Then, with sudden inspiration, he touched the principal lady on the shoulder and said in a deep whisper of despair: “You no like to see me: you look that way.” And in another moment he had whipped off his last thread of clothing and joined his comrades in the water.

THE LOST DINNER

Some time after the New Zealand wars ended Pierre de Feugeron settled down at a Maori village called Wairoa, situated at the head of Lake Tarawera, and there built himself a two-roomed shanty, which he called the Maison de Repos, and offered to entertain any tourists visiting the wonders of Rotomahana.

Now Pierre was a miraculous cook. He could make a good dinner out of anything, and there is no doubt he would have done well but for his great failing, Drink—in his case spelt with a very, very big D. For no sooner had he been remunerated by one lot of tourists than he would at once make off to Ohinimutu, where there was a drink shanty, and blow the lot.

He was indeed a queer character. In appearance, he was big enough, and looked ferocious enough, for a stage brigand, wearing his hair long and a huge beard. In reality he was as kind-hearted and simple as a child, and, notwithstanding his past life of bloodshed and adventure, he was just as harmless as one.

Pierre was also great on politics, in more ways than one, for his special brand would depend on the number of tots he had absorbed.

When sober he was a Legitimist, after he had had a drink or two an Imperialist, a few more made a Republican of him, and as he got full up he became a Communist, an Anarchist and a ruddy Red. At this stage he would become an awe-inspiring object indeed. Armed with a tomahawk in one hand and a huge knife in the other, he would dance a war-dance of the most blood-curdling description, and with rolling r’s emit horrible wild yells, in French, broken English and Maori, sufficient, unless you had known him, to daunt the courage of Bayard himself. Yet when the non-com. on duty considered that Pierre had ranged himself enough, he only had to send a Maori kid to him, with the intimation that the guardroom required him, and Pierre, dropping the Bombastes Furioso business, would immediately make a bee-line for that hospitable abode and fall asleep, sobbing over the sorrows of La Belle France.

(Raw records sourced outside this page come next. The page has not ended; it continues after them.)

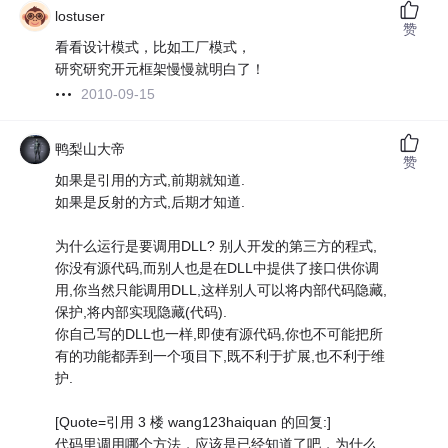
lostuser
赞
看看设计模式，比如工厂模式，
研究研究开元框架慢慢就明白了！
2010-09-15
鸭梨山大帝
赞
如果是引用的方式,前期就知道.
如果是反射的方式,后期才知道.
为什么运行是要调用DLL? 别人开发的第三方的程式,
你没有源代码,而别人也是在DLL中提供了接口供你调
用,你当然只能调用DLL,这样别人可以将内部代码隐藏,
保护,将内部实现隐藏(代码).
你自己写的DLL也一样,即使有源代码,你也不可能把所
有的功能都弄到一个项目下,既不利于扩展,也不利于维
护.
[Quote=引用 3 楼 wang123haiquan 的回复:]
代码里调用哪个方法，应该是已经知道了吧，为什么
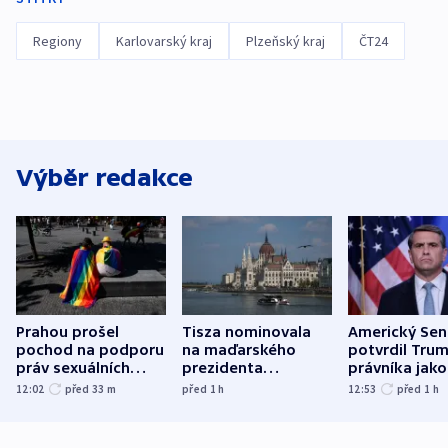
Regiony
Karlovarský kraj
Plzeňský kraj
ČT24
Výběr redakce
Prahou prošel
Tisza nominovala
Americký Sen
pochod na podporu
na maďarského
potvrdil Tru
práv sexuálních
prezidenta
právníka jako
menšin
bývalého šéfa
ministra
12:02
před 33
m
před 1
h
12:53
před 1
h
nejvyššího soudu
spravedlnost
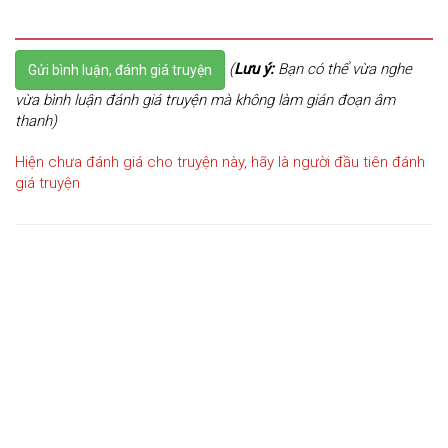
(
Lưu ý:
Bạn có thể vừa nghe
Gửi bình luận, đánh giá truyện
vừa bình luận đánh giá truyện mà không làm gián đoạn âm
thanh)
Hiện chưa đánh giá cho truyện này, hãy là người đầu tiên đánh
giá truyện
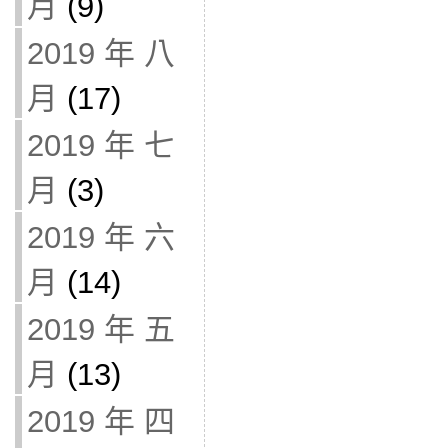
月
(9)
2019 年 八
月
(17)
2019 年 七
月
(3)
2019 年 六
月
(14)
2019 年 五
月
(13)
2019 年 四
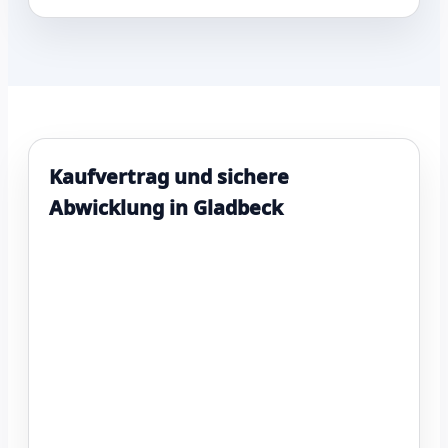
Kaufvertrag und sichere
Abwicklung in Gladbeck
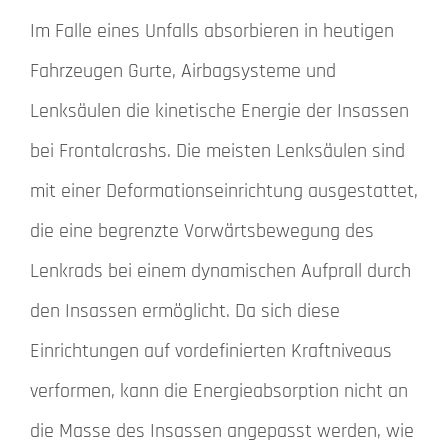
Im Falle eines Unfalls absorbieren in heutigen
Fahrzeugen Gurte, Airbagsysteme und
Lenksäulen die kinetische Energie der Insassen
bei Frontalcrashs. Die meisten Lenksäulen sind
mit einer Deformationseinrichtung ausgestattet,
die eine begrenzte Vorwärtsbewegung des
Lenkrads bei einem dynamischen Aufprall durch
den Insassen ermöglicht. Da sich diese
Einrichtungen auf vordefinierten Kraftniveaus
verformen, kann die Energieabsorption nicht an
die Masse des Insassen angepasst werden, wie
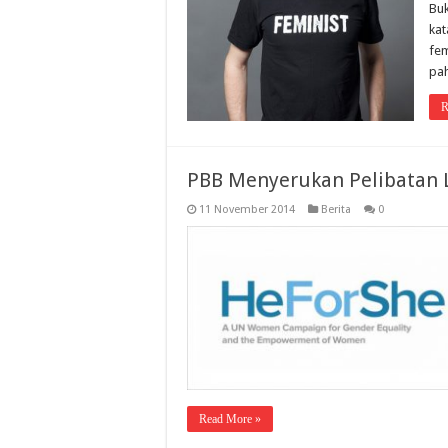
Buk
kat
fem
pa
R
PBB Menyerukan Pelibatan 
11 November 2014
Berita
0
Read More »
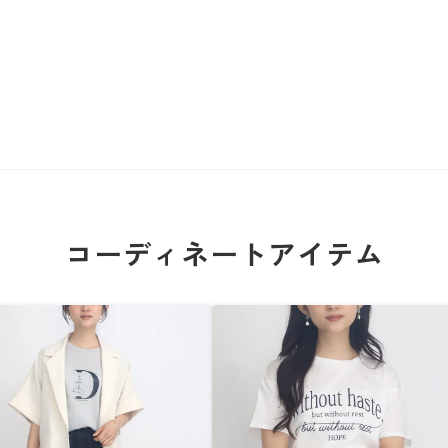
コーディネートアイテム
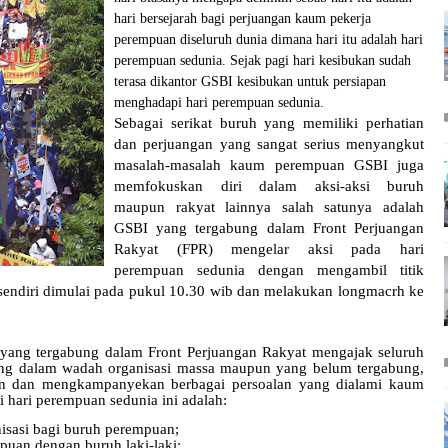
hari bersejarah bagi perjuangan kaum pekerja
perempuan diseluruh dunia dimana hari itu adalah hari
perempuan sedunia. Sejak pagi hari kesibukan sudah
terasa dikantor GSBI kesibukan untuk persiapan
menghadapi hari perempuan sedunia.
Sebagai serikat buruh yang memiliki perhatian
dan perjuangan yang sangat serius menyangkut
masalah-masalah kaum perempuan GSBI juga
memfokuskan diri dalam aksi-aksi buruh
maupun rakyat lainnya salah satunya adalah
GSBI yang tergabung dalam Front Perjuangan
Rakyat (FPR) mengelar aksi pada hari
perempuan sedunia dengan mengambil titik
 sendiri dimulai pada pukul 10.30 wib dan melakukan longmacrh ke
 yang tergabung dalam Front Perjuangan Rakyat mengajak seluruh
bung dalam wadah organisasi massa maupun yang belum tergabung,
akan dan mengkampanyekan berbagai persoalan yang dialami kaum
 hari perempuan sedunia ini adalah:
isasi bagi buruh perempuan;
puan dengan buruh laki-laki;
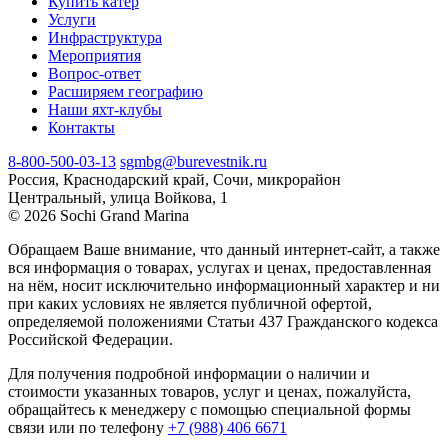
Купить катер
Услуги
Инфраструктура
Мероприятия
Вопрос-ответ
Расширяем географию
Наши яхт-клубы
Контакты
8-800-500-03-13
sgmbg@burevestnik.ru
Россия, Краснодарский край, Сочи, микрорайон
Центральный, улица Войкова, 1
© 2026 Sochi Grand Marina
Обращаем Ваше внимание, что данный интернет-сайт, а также
вся информация о товарах, услугах и ценах, предоставленная
на нём, носит исключительно информационный характер и ни
при каких условиях не является публичной офертой,
определяемой положениями Статьи 437 Гражданского кодекса
Российской Федерации.
Для получения подробной информации о наличии и
стоимости указанных товаров, услуг и ценах, пожалуйста,
обращайтесь к менеджеру с помощью специальной формы
связи или по телефону
+7 (988) 406 6671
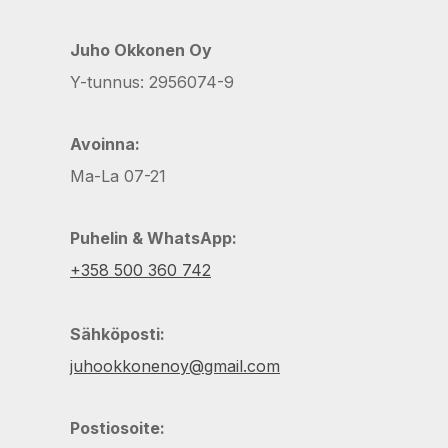
Juho Okkonen Oy
Y-tunnus: 2956074-9
Avoinna:
Ma-La 07-21
Puhelin & WhatsApp:
+358 500 360 742
Sähköposti:
juhookkonenoy@gmail.com
Postiosoite:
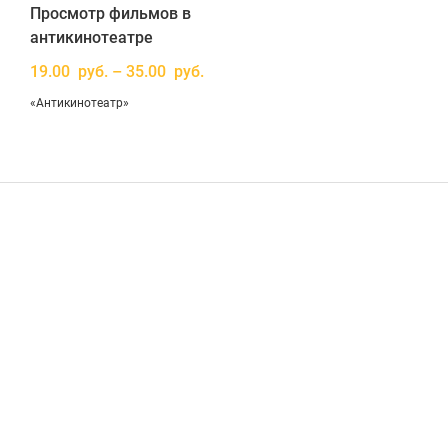
Просмотр фильмов в
антикинотеатре
19.00 руб. – 35.00 руб.
«Антикинотеатр»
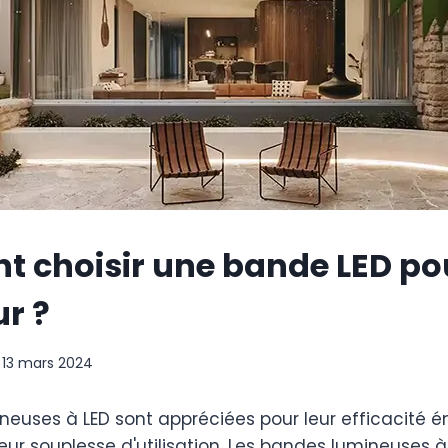
 choisir une bande LED po
ur ?
13 mars 2024
euses à LED sont appréciées pour leur efficacité én
eur souplesse d'utilisation. Les bandes lumineuses 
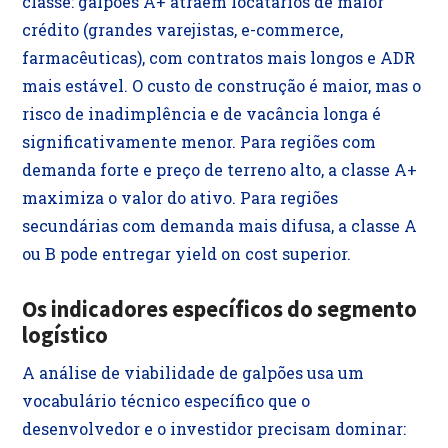
classe: galpões A+ atraem locatários de maior
crédito (grandes varejistas, e-commerce,
farmacêuticas), com contratos mais longos e ADR
mais estável. O custo de construção é maior, mas o
risco de inadimplência e de vacância longa é
significativamente menor. Para regiões com
demanda forte e preço de terreno alto, a classe A+
maximiza o valor do ativo. Para regiões
secundárias com demanda mais difusa, a classe A
ou B pode entregar yield on cost superior.
Os indicadores específicos do segmento
logístico
A análise de viabilidade de galpões usa um
vocabulário técnico específico que o
desenvolvedor e o investidor precisam dominar:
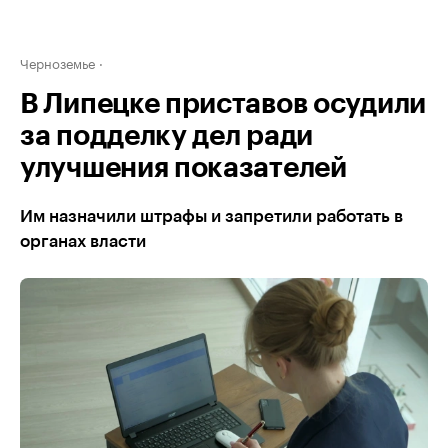
Черноземье
В Липецке приставов осудили
за подделку дел ради
улучшения показателей
Им назначили штрафы и запретили работать в
органах власти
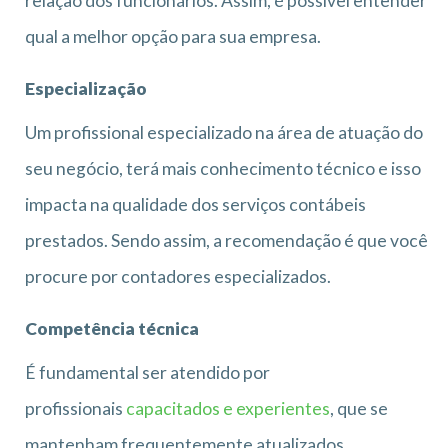
relação dos funcionários. Assim, é possível entender
qual a melhor opção para sua empresa.
Especialização
Um profissional especializado na área de atuação do
seu negócio, terá mais conhecimento técnico e isso
impacta na qualidade dos serviços contábeis
prestados. Sendo assim, a recomendação é que você
procure por contadores especializados.
Competência técnica
É fundamental ser atendido por
profissionais
capacitados e experientes
, que se
mantenham frequentemente atualizados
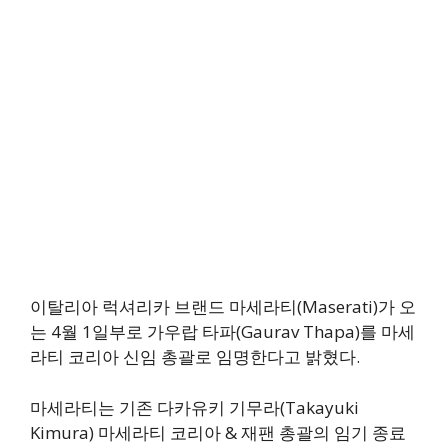
이탈리아 럭셔리카 브랜드 마세라티(Maserati)가 오
는 4월 1일부로 가우랍 타파(Gaurav Thapa)를 마세
라티 코리아 신임 총괄로 임명한다고 밝혔다.
마세라티는 기존 다카유키 기무라(Takayuki
Kimura) 마세라티 코리아 & 재팬 총괄의 임기 종료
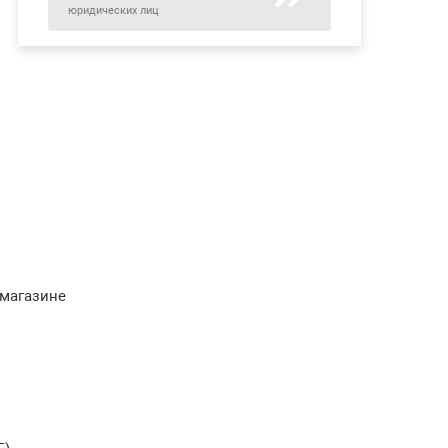
юридических лиц
 магазине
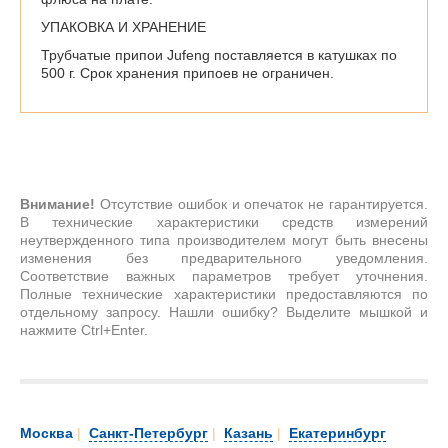
УПАКОВКА И ХРАНЕНИЕ
Трубчатые припои Jufeng поставляется в катушках по
500 г. Срок хранения припоев не ограничен.
Внимание!
Отсутствие ошибок и опечаток не гарантируется.
В технические характеристики средств измерений
неутвержденного типа производителем могут быть внесены
изменения без предварительного уведомления.
Соответствие важных параметров требует уточнения.
Полные технические характеристики предоставляются по
отдельному запросу. Нашли ошибку? Выделите мышкой и
нажмите Ctrl+Enter.
Москва
|
Санкт-Петербург
|
Казань
|
Екатеринбург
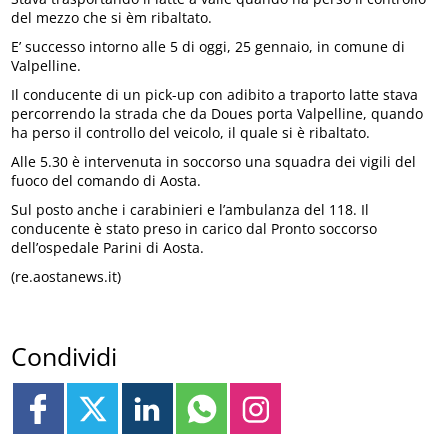
del mezzo che si èm ribaltato.
E’ successo intorno alle 5 di oggi, 25 gennaio, in comune di
Valpelline.
Il conducente di un pick-up con adibito a traporto latte stava
percorrendo la strada che da Doues porta Valpelline, quando
ha perso il controllo del veicolo, il quale si è ribaltato.
Alle 5.30 è intervenuta in soccorso una squadra dei vigili del
fuoco del comando di Aosta.
Sul posto anche i carabinieri e l’ambulanza del 118. Il
conducente è stato preso in carico dal Pronto soccorso
dell’ospedale Parini di Aosta.
(re.aostanews.it)
Condividi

Well, it was my duty to escort round the hot lakes any big pot the Government chose to send up to me, and the Governor, once a year, used to come round, with a large party, and visit the wonders of the district, which, of course, included the marvellous terraces.

A noble marquis was at this time proconsul in New Zealand, and when I received warning of his advent I also received the straight tip that his Excellency, a bon-vivant, dearly loved a good dinner, so I determined he should have nothing to complain of while under my care.

Now it was customary for the Governor to camp a night at Wairoa en route to the terraces, and also to stay another night there on the return journey, so I determined, albeit with grave doubts, to engage Pierre to take charge of the culinary department for the two nights we should be there.